In fact, she went on to help form a Coventry group and ran meetings from the family home. They dedicated time fund-raising for the Spina Bífida association and Tom served on the committee. Janet went on to study at Tile Hill college and then Warwick University, where she qualified as teacher before later retraining as social worker.

Pam went on to study to become an archaeologist and did some part time teaching at the University of Warwick and worked on some archaeological digs including the Lunt Roman Fort in Baginton.

Sadly in the summer of 1981 Tom fell ill and in the September he was diagnosed with lung cancer. Valerie nursed him and he sadly died in December 1981. Having not got a passport until she was 58, Valerie started to venture on holidays abroad - in fact she admitted she got the travelling bug.

She went on to visit Spain, Italy, Tunisia Greece and Egypt with her two daughters. Tragically, after suffering some health problems, her daughter Pam passed away in 1993 aged 46.

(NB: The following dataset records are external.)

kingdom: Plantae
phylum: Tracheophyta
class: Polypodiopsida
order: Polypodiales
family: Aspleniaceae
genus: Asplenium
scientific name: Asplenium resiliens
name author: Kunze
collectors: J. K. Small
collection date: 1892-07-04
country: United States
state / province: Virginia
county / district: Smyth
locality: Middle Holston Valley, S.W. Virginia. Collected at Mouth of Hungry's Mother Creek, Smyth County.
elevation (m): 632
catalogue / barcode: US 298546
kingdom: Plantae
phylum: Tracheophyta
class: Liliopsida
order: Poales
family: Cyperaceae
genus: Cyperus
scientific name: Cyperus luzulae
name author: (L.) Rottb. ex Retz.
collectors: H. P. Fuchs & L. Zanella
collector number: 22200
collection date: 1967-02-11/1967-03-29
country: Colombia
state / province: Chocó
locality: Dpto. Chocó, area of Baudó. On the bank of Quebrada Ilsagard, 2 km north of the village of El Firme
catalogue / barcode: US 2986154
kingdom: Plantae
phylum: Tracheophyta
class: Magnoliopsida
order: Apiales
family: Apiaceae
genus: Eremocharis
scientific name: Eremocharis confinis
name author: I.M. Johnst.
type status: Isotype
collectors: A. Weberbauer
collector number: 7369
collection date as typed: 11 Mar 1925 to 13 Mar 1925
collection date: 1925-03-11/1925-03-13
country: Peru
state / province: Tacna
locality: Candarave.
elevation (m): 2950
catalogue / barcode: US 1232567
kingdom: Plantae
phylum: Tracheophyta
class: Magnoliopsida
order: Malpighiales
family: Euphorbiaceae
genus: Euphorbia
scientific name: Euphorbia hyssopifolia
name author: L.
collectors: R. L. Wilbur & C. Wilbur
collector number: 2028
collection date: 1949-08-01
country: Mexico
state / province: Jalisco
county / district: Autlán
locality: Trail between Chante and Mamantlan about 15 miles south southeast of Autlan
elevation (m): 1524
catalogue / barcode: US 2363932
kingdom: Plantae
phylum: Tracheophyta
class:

Mrs Hanley went on to visit even more places around the globe including Florida, Kenya, Canada and Sri Lanka. The she and her daughter Janet started to go on cruises, including the Caribbean, the Mediterranean and all round South America including the Panamá Canal and the Amazon.

In fact, she celebrated her 80th birthday in the Bahamas. Together, she and her daughter lived in a bungalow in Charter Avenue until they moved to Earlsdon Park Village in 2017 together.

They lived there together until she moved to Eric Williams House. It is from there that, today, on her 101st birthday, that they are hosting a special party in her honour to mark the milestone.